**Problem requirements**
Write the entries below out again exactly, but skip the pictures.

□ □ □

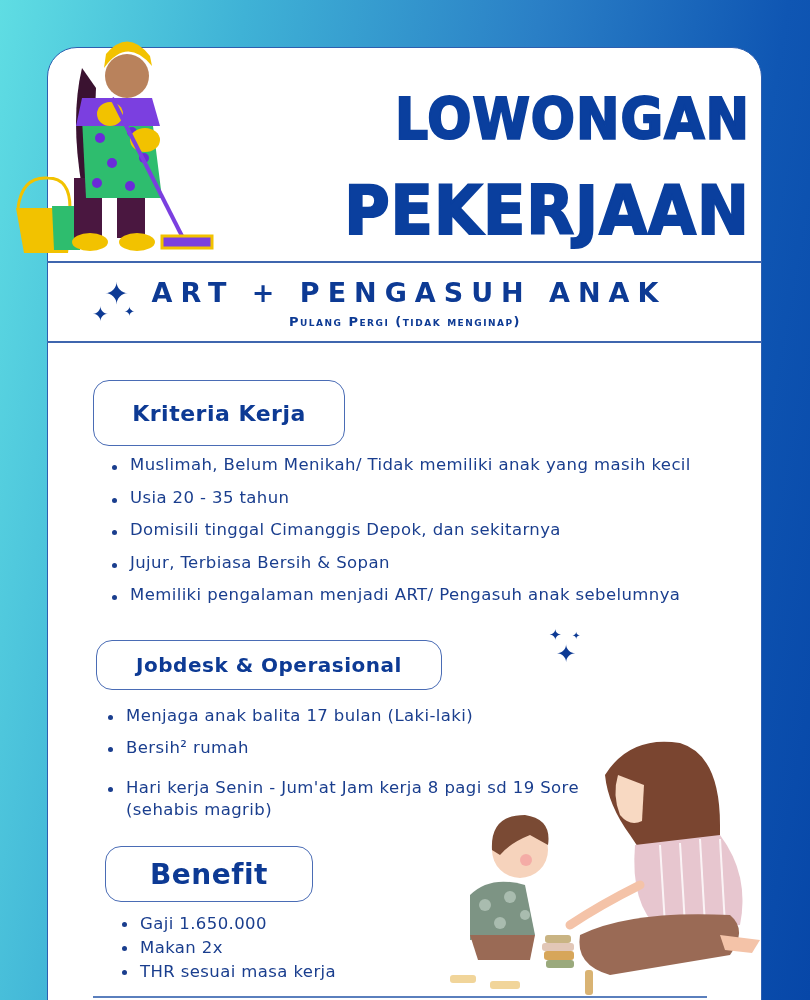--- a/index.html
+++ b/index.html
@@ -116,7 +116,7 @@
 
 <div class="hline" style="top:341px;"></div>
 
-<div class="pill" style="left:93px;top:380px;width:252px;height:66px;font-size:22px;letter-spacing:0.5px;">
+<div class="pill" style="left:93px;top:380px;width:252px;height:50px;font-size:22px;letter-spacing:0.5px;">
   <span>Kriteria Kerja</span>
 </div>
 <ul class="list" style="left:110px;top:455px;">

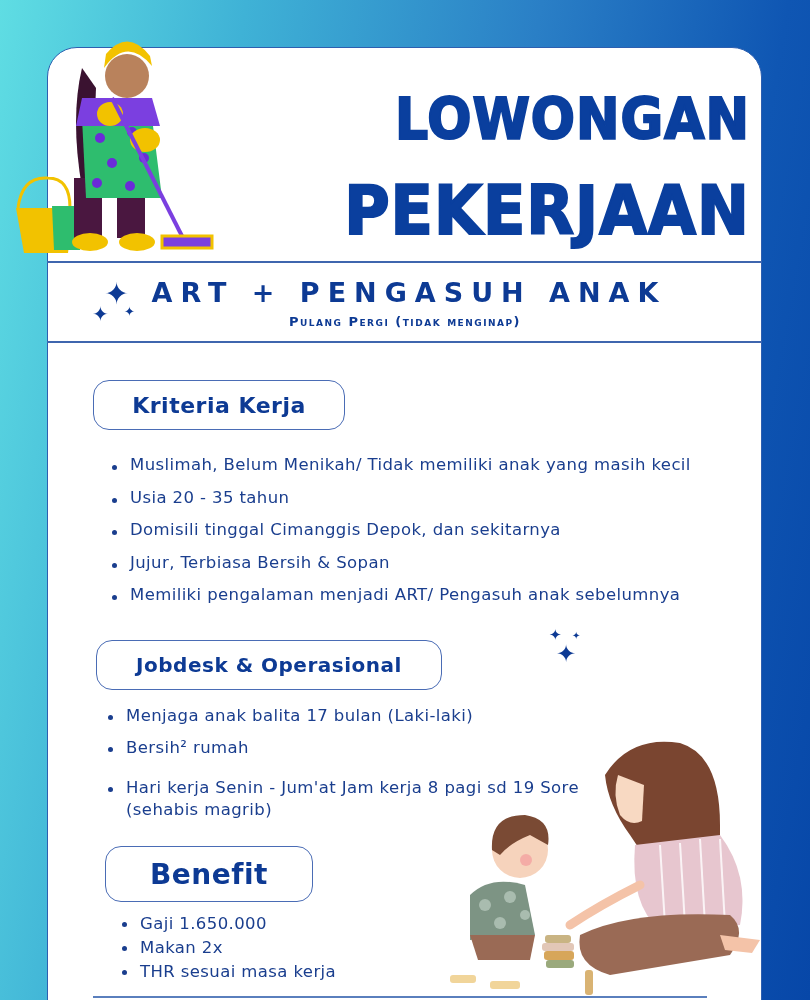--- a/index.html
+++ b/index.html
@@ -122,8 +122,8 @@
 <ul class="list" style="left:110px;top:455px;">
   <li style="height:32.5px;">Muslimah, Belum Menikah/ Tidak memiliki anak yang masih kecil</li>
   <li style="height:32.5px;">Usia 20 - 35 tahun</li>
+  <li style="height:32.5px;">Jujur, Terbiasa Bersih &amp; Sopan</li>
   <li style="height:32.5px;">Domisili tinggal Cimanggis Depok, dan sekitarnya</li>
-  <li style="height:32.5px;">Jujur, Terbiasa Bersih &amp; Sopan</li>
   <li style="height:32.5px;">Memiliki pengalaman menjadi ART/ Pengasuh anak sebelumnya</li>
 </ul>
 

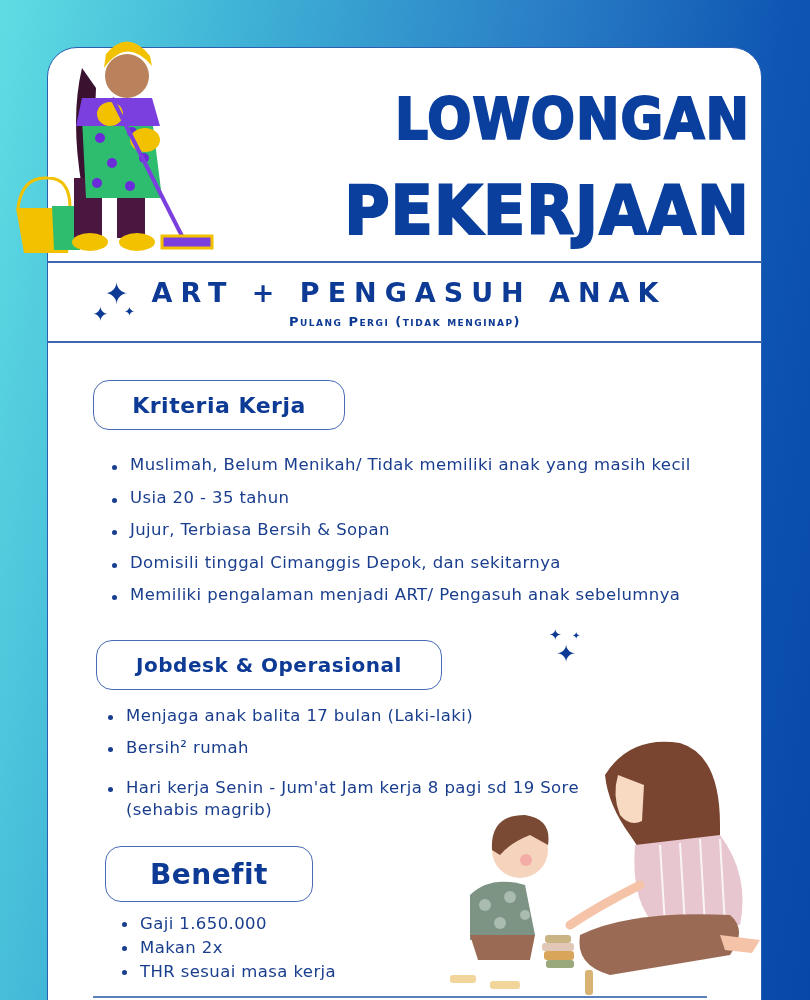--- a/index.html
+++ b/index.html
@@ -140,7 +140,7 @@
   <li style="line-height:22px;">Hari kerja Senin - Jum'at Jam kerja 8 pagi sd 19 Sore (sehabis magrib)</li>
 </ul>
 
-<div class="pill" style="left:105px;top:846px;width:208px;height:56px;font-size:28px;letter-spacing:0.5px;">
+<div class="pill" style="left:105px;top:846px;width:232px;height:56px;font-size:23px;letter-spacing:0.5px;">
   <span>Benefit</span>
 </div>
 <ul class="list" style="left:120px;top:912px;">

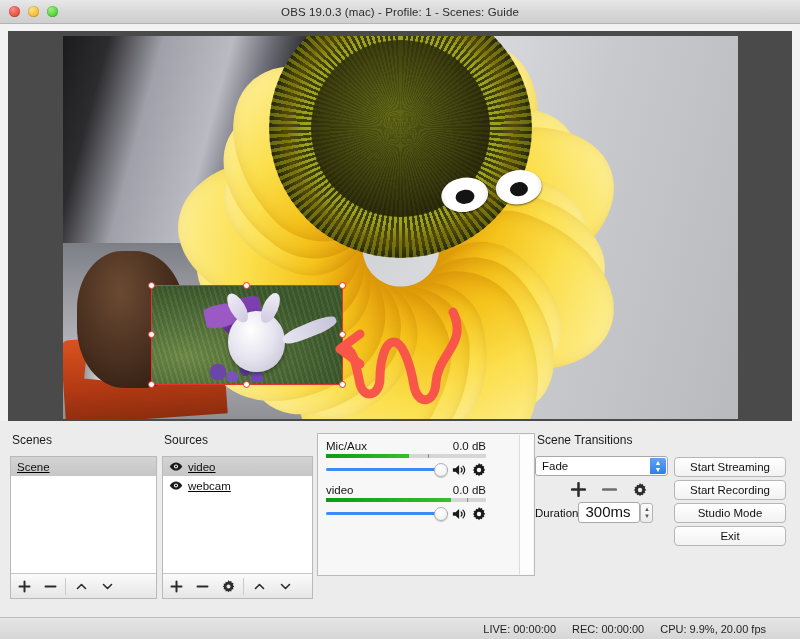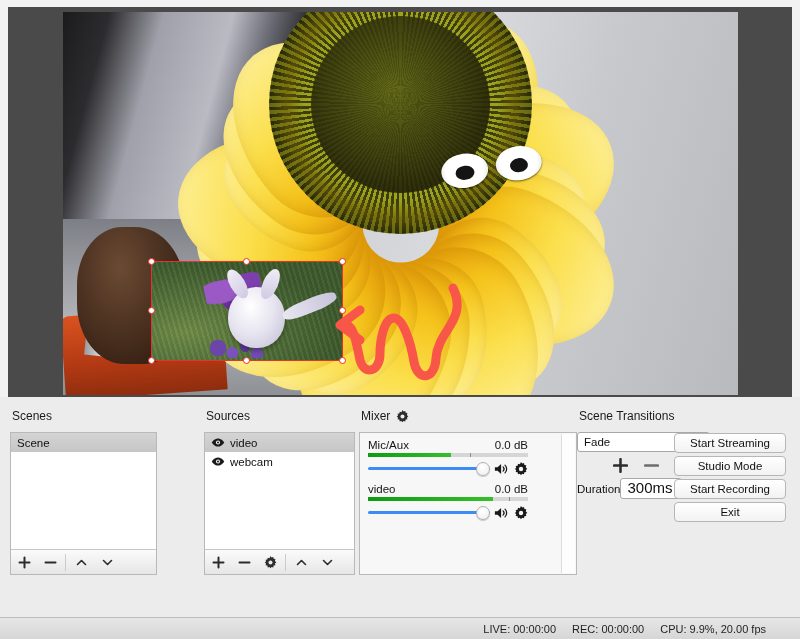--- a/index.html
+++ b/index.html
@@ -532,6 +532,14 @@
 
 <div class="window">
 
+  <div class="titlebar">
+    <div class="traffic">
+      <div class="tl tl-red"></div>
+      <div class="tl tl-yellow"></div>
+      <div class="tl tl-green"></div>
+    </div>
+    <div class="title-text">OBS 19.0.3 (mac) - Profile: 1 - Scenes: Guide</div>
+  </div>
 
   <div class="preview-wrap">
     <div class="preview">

□ □ □

**Solution to the exercise**
--- a/index.html
+++ b/index.html
@@ -116,7 +116,7 @@
 
 <div class="hline" style="top:341px;"></div>
 
-<div class="pill" style="left:93px;top:380px;width:252px;height:66px;font-size:22px;letter-spacing:0.5px;">
+<div class="pill" style="left:93px;top:380px;width:252px;height:50px;font-size:22px;letter-spacing:0.5px;">
   <span>Kriteria Kerja</span>
 </div>
 <ul class="list" style="left:110px;top:455px;">

--- a/index.html
+++ b/index.html
@@ -122,8 +122,8 @@
 <ul class="list" style="left:110px;top:455px;">
   <li style="height:32.5px;">Muslimah, Belum Menikah/ Tidak memiliki anak yang masih kecil</li>
   <li style="height:32.5px;">Usia 20 - 35 tahun</li>
+  <li style="height:32.5px;">Jujur, Terbiasa Bersih &amp; Sopan</li>
   <li style="height:32.5px;">Domisili tinggal Cimanggis Depok, dan sekitarnya</li>
-  <li style="height:32.5px;">Jujur, Terbiasa Bersih &amp; Sopan</li>
   <li style="height:32.5px;">Memiliki pengalaman menjadi ART/ Pengasuh anak sebelumnya</li>
 </ul>
 

--- a/index.html
+++ b/index.html
@@ -140,7 +140,7 @@
   <li style="line-height:22px;">Hari kerja Senin - Jum'at Jam kerja 8 pagi sd 19 Sore (sehabis magrib)</li>
 </ul>
 
-<div class="pill" style="left:105px;top:846px;width:208px;height:56px;font-size:28px;letter-spacing:0.5px;">
+<div class="pill" style="left:105px;top:846px;width:232px;height:56px;font-size:23px;letter-spacing:0.5px;">
   <span>Benefit</span>
 </div>
 <ul class="list" style="left:120px;top:912px;">

--- a/index.html
+++ b/index.html
@@ -532,6 +532,14 @@
 
 <div class="window">
 
+  <div class="titlebar">
+    <div class="traffic">
+      <div class="tl tl-red"></div>
+      <div class="tl tl-yellow"></div>
+      <div class="tl tl-green"></div>
+    </div>
+    <div class="title-text">OBS 19.0.3 (mac) - Profile: 1 - Scenes: Guide</div>
+  </div>
 
   <div class="preview-wrap">
     <div class="preview">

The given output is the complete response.